[Exercise directions]
Put this sentence from the ventilator passage below into Spanish: "The pieces of information at the top are a live transmission of the actual reading."

(Beginning of Passage to read)

Example: If the backup rate is set to 15 breaths per minute, the ventilator waits up to 4 seconds (60 ÷ 15), and if no patient’s trigger is detected, a backup breath will be delivered!
The actual RR is either equal to or higher than the backup rate, but never lower! This is important when trying to adjust the backup RR. Let’s say the backup rate is 14 and the patient is breathing at 20 breaths/min; there is no point here if you increase the backup rate to 16 because the actual RR is already higher!
Take a look at this ventilator screen, see the set backup rate at 18 while the actual RR on the top is 28. Increasing the backup rate will not have any impact unless it becomes higher than the actual RR.
The actual RR at the top is 28, while the backup RR is at the bottom set at 18. The pieces of information at the top are a live transmission of the actual reading. Values at the bottom are the set values.
The values at the bottom of the picture are the set values that we provide, while those at the top are the actual live values! The ventilator tries to fulfill the set values or close to them (See the set TV is 500, but the actual one is 524).
Back to the trigger, how does the ventilator detect the patient’s trigger?
In spontaneous breathing, the patient generates negative pressure in the alveoli, which creates a suction effect that pulls air in. When the patient is intubated and connected to a ventilator, this same effort draws air through the circuit, and that’s how the ventilator knows it’s time to assist.
Take a look at the ventilator circuit picture below: you’ll notice two limbs connected to the endotracheal tube (ETT)—the inspiratory limb, which carries air from the ventilator to the patient (often passing through a humidifier), and the expiratory limb, which returns air from the patient back to the machine.

(End of Passage to read)
(Beginning of Data under study)

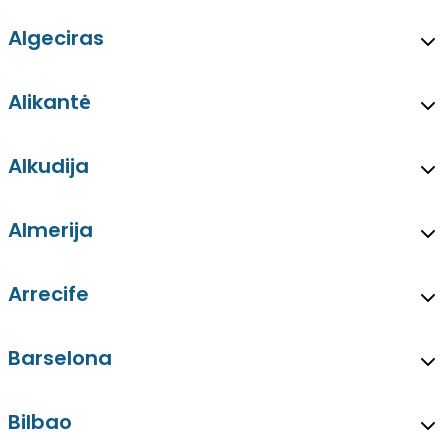
Algeciras
Alikantė
Alkudija
Almerija
Arrecife
Barselona
Bilbao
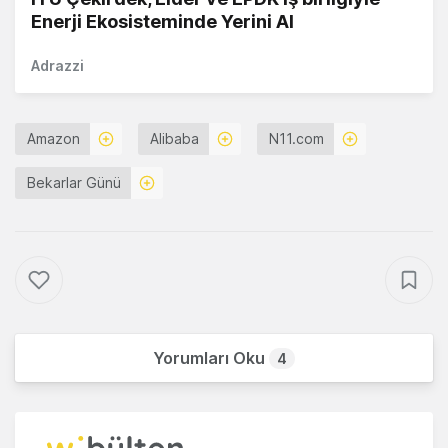
Enerji Ekosisteminde Yerini Al
Adrazzi
Amazon
Alibaba
N11.com
Bekarlar Günü
Yorumları Oku
4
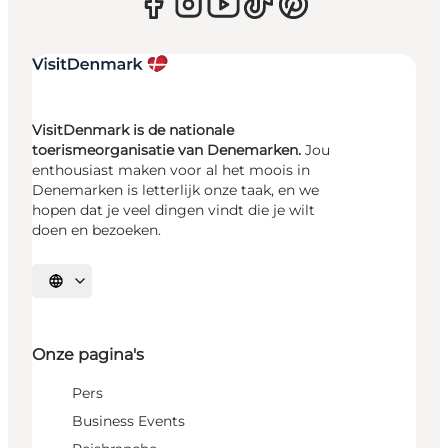
VisitDenmark is de nationale
toerismeorganisatie van Denemarken.
Jou
enthousiast maken voor al het moois in
Denemarken is letterlijk onze taak, en we
hopen dat je veel dingen vindt die je wilt
doen en bezoeken.
Selecteer taal
Onze pagina's
Pers
Business Events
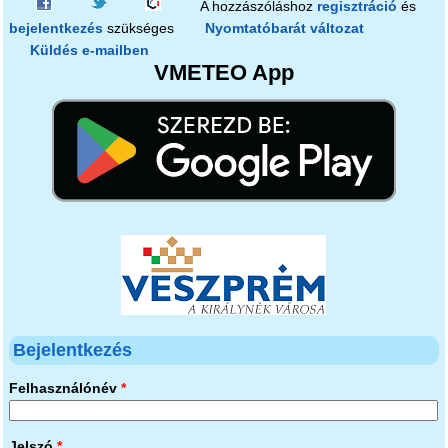
A hozzászóláshoz
regisztráció
és
bejelentkezés
szükséges
Nyomtatóbarát változat
Küldés e-mailben
VMETEO App
Bejelentkezés
Felhasználónév
*
Jelszó
*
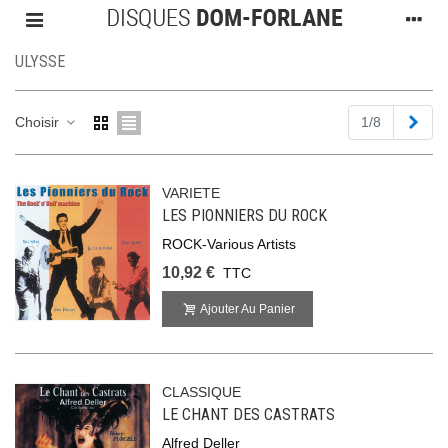
ULYSSE
Suiv
Choisir
1/8
VARIETE
LES PIONNIERS DU ROCK
ROCK-Various Artists
10,92 €
TTC
Ajouter Au Panier
CLASSIQUE
LE CHANT DES CASTRATS
Alfred Deller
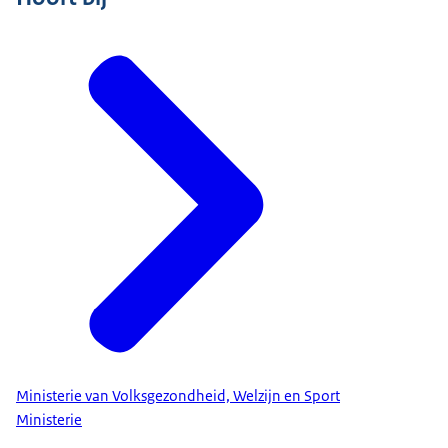
Ministerie van Volksgezondheid, Welzijn en Sport
Ministerie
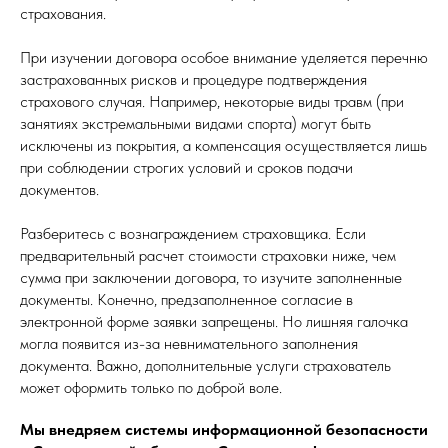
страхования.
При изучении договора особое внимание уделяется перечню
застрахованных рисков и процедуре подтверждения
страхового случая. Например, некоторые виды травм (при
занятиях экстремальными видами спорта) могут быть
исключены из покрытия, а компенсация осуществляется лишь
при соблюдении строгих условий и сроков подачи
документов.
Разберитесь с вознаграждением страховщика. Если
предварительный расчет стоимости страховки ниже, чем
сумма при заключении договора, то изучите заполненные
документы. Конечно, предзаполненное согласие в
электронной форме заявки запрещены. Но лишняя галочка
могла появится из-за невнимательного заполнения
документа. Важно, дополнительные услуги страхователь
может оформить только по доброй воле.
Мы внедряем системы информационной безопасности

(End of Data under study)

[Result]
La información de la parte superior es una transmisión en vivo de la lectura real.